Why Music Stores Need to Sell Hard Drives Next to the Guitar Strings, Part 1: The Stems

by Silvia Passiflora, Editor | Scriptaluna 
April 7, 2026

I walked out of my first recording sessions years ago not knowing I needed my stems. A stem is a single isolated audio track from your recording session: the vocal alone, the guitar alone, the bass alone.

Years later, I found out those stems were irretrievable. Gone. Which meant sync licensing opportunities — real money, real doors — were a hard no. Not because the music wasn't good enough but because I didn't know I needed to ask for them, or even had the vocabulary for it. 

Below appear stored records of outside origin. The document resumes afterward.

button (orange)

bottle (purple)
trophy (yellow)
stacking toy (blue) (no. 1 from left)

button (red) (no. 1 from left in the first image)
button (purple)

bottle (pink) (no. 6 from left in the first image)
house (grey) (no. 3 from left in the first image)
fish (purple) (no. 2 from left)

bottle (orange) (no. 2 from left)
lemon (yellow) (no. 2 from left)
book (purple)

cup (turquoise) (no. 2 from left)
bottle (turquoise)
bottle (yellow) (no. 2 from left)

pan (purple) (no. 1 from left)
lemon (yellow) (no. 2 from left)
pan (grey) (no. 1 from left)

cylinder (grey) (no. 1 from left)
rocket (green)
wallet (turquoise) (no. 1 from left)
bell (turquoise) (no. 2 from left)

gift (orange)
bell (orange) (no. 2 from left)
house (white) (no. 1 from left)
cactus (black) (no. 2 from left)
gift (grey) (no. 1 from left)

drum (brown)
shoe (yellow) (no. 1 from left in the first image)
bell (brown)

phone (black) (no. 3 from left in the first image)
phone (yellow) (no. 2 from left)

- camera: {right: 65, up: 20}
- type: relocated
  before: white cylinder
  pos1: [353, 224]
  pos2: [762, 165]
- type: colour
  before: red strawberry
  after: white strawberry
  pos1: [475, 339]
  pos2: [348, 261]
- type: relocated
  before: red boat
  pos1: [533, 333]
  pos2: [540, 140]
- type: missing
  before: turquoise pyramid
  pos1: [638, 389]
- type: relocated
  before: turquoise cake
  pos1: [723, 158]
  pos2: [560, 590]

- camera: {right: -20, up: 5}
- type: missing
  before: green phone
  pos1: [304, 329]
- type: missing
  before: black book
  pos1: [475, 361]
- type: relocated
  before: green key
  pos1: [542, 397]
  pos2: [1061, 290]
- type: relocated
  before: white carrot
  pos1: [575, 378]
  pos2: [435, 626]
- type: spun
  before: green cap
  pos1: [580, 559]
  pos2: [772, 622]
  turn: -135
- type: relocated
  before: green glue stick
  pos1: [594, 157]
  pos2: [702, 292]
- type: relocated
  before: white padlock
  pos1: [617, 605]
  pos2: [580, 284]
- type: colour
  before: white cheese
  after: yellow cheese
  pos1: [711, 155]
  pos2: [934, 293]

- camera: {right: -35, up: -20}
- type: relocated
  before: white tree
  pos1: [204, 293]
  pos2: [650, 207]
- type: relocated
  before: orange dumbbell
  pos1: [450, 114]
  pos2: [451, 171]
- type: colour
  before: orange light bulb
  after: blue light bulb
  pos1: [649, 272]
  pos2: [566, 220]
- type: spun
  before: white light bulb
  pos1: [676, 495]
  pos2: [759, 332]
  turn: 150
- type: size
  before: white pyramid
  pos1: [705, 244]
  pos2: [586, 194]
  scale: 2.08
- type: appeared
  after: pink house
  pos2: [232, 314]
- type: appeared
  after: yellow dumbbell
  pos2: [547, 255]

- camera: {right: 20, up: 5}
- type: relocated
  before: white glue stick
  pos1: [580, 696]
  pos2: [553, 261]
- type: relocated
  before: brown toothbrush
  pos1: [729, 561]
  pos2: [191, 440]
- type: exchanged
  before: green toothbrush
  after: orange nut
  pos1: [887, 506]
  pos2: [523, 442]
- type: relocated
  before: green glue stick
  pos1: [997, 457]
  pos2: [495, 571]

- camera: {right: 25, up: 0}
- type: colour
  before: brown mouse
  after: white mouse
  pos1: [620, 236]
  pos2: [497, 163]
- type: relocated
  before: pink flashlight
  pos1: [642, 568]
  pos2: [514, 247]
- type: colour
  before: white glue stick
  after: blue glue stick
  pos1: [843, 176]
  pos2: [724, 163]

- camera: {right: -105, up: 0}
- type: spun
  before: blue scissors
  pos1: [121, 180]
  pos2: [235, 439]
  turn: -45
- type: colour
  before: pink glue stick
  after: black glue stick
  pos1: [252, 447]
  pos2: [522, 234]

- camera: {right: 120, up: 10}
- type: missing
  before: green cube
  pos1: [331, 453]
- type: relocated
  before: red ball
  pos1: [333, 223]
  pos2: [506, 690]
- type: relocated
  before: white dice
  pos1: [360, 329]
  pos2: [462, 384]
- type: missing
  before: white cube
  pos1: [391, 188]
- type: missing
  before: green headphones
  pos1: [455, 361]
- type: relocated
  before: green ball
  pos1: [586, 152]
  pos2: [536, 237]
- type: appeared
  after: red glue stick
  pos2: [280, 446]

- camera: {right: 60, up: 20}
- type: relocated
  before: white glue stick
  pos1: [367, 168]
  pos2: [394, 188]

The whole ecosystem has to exercise care. The new songwriter carries enormous onus to know what to ask for — but they shouldn't have to carry it alone. The music store could start with a friendly mention of the hard drive at the cash register, right there next to the strings. 
 



The producer can keep blank work-for-hire agreements in the studio and tell every new artist walking through the door that he can't store their music forever and they need to bring a hard drive. Nashville producer John Pineiro does exactly that.

The hard drive belongs next to the guitar strings. It always did.


Editor's note: Since publishing Part 1, my thinking has evolved. While having blank work-for-hire agreements on hand is better than nothing, the stronger recommendation — explored in Part 2 — is to establish a relationship with a music attorney early and discuss what agreements you actually need.